Lito: Yeah always have.

Me: The rest of your siblings they were doing the same? Like sending home money?

Lito: Brothers and sisters yeah they were too

Me: So everyone was taking care of the family? Back then,

Lito: Right.

Me: Before you moved here what were your expectations of the united states, like what did you think was going to happen when you got here? Did you think you were going to make a lot of money? Did you think life was going to be harder than it was before?

Lito: It was I heard so many good stories about America growing up that it was my dream to come over here to have a better future for myself and I always thought that America was the best country to be.

Me: Now when you came here and started working was it what you expected was the US all that you thought it was?

Lito: Not really whatever the good stories I heard was not really what I expected, but it was better than where I was before.

Me: Now did you like here in San Francisco did you have a lot of people from your community, do you know a lot people from el Salvador is there a community that has events and things that carry on the traditions I suppose?

Lito: They do there a lot of el Salvadorian events especially for September 15 day independence day for el Salvador some other occasions for other events the bring some music band and artists from el Salvador just to collect money to help others down there, but yeah I go sometimes to those events. But I know a lot a lot of people from El Salvador just………..

Me: People that you are used to?

Lito: People I hang around with sometimes.

Me: Yeah now did you how different is your life here from what it was like in ES you know aside from its different its always different but like here do you feel more comfortable here than you would there.  Like if you had to go back there do you think have a good future as far as work and family or do you think that the US is better?

Lito: For work and make money it’s the US.  Do go back in my country and make the same kind of money I’m making over here it would never happen.

• [Supplied entries]
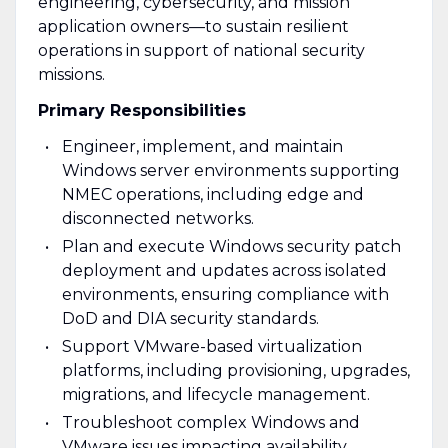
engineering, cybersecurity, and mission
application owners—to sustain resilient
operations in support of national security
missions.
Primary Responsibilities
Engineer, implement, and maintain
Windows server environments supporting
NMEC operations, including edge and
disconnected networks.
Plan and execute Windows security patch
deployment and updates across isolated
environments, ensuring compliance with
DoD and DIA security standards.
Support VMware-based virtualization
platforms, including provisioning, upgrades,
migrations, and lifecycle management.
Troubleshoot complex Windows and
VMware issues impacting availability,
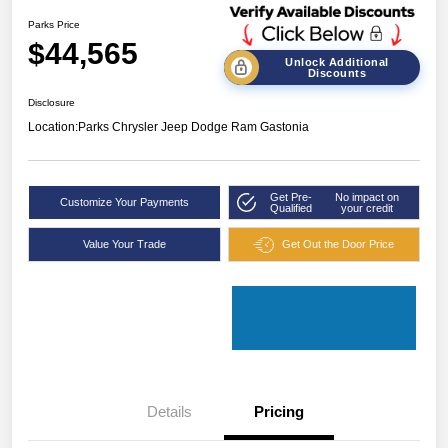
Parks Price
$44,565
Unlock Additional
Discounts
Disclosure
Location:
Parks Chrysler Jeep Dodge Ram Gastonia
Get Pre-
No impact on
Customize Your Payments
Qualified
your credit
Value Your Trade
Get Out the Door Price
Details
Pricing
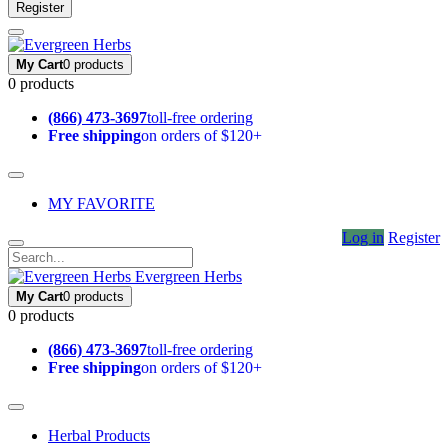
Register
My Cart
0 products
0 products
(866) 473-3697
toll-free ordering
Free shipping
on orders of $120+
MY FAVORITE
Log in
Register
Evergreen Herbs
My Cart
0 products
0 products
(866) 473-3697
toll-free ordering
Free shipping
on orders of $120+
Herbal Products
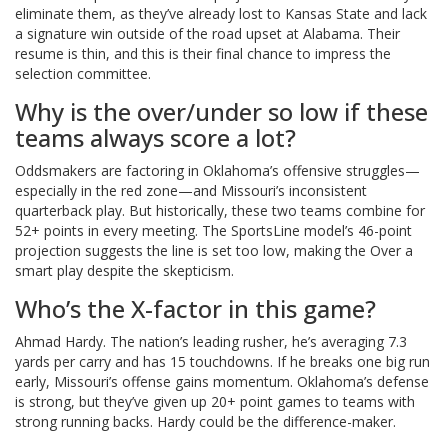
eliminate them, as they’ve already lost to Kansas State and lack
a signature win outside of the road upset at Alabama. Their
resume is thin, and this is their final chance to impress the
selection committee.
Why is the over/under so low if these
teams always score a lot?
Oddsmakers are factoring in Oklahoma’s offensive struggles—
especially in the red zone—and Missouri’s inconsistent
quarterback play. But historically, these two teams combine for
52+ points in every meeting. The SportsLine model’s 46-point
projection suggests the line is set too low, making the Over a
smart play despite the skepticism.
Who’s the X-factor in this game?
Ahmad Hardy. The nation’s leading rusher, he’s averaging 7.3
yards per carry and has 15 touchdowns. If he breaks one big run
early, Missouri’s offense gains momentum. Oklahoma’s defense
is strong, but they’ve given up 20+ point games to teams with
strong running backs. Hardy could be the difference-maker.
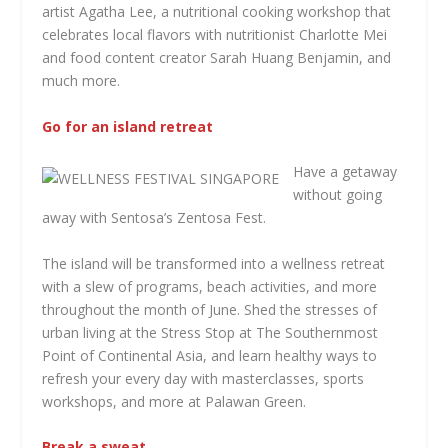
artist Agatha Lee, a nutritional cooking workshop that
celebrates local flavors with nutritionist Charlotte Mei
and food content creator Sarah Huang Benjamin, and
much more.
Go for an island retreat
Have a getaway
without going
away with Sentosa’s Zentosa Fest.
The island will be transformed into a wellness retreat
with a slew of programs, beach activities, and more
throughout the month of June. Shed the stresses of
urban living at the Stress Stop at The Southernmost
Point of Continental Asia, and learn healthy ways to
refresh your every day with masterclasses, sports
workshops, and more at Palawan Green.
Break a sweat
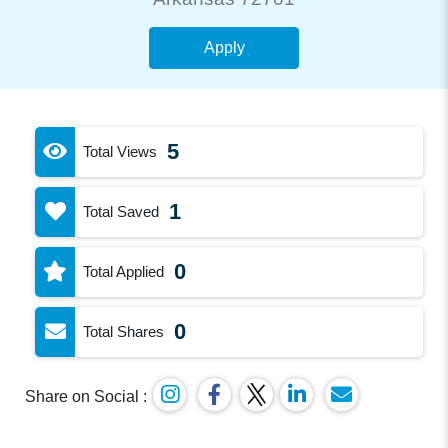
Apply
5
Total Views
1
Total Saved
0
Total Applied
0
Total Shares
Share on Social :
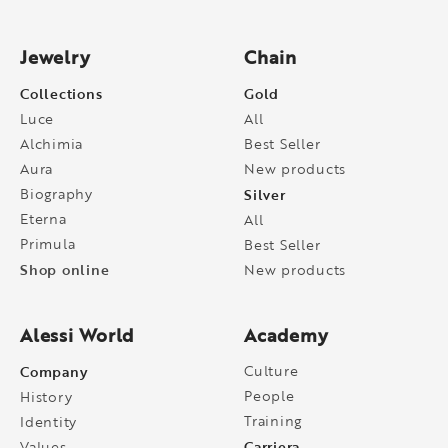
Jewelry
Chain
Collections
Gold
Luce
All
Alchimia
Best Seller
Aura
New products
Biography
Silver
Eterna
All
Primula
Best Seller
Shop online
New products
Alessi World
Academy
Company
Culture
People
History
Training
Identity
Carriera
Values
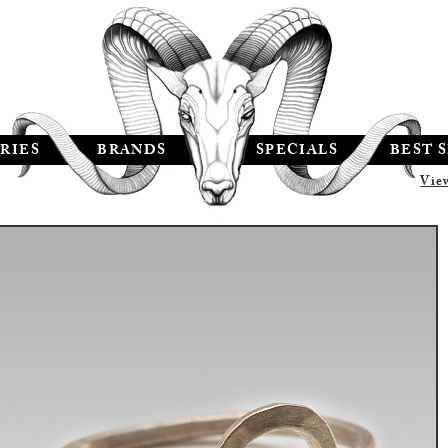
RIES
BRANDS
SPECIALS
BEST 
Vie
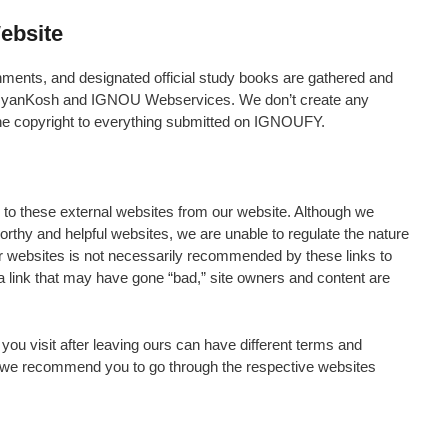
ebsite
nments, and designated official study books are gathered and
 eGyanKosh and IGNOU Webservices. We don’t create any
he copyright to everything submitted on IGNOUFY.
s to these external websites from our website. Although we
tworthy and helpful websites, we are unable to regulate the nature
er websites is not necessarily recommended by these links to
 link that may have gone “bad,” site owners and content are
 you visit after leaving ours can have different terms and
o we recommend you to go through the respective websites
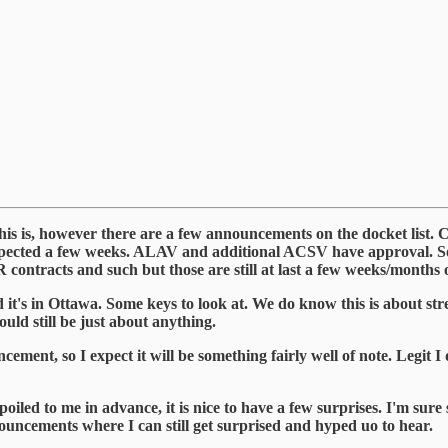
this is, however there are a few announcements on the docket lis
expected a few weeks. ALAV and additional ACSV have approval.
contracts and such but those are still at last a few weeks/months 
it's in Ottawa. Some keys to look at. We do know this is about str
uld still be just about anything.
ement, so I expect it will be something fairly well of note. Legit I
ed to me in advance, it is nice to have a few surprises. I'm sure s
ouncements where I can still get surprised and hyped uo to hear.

...

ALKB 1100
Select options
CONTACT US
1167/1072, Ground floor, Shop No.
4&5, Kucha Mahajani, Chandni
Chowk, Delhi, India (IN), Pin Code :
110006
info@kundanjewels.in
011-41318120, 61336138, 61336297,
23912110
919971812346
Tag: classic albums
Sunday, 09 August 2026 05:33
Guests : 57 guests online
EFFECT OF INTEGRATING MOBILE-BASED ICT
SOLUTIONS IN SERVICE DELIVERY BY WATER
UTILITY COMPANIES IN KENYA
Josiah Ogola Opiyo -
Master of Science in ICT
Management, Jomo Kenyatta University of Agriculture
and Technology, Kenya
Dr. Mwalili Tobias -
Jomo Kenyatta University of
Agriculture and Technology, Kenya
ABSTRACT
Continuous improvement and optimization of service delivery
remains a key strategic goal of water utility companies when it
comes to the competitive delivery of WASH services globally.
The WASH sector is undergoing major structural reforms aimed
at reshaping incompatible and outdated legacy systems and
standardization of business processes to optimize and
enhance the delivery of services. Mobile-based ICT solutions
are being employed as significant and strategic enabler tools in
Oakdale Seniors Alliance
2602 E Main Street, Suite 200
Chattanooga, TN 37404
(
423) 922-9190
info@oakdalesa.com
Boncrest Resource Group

• [Work required]
Answer these questions from the interview.
(a) What date does Lito give for El Salvador's independence day?
(b) What had Lito always thought about America before coming?
(c) For what two purposes does Lito say the US is better than his country?

• [Task output]
(a) September 15.
(b) That America was the best country to be.
(c) For work and for making money.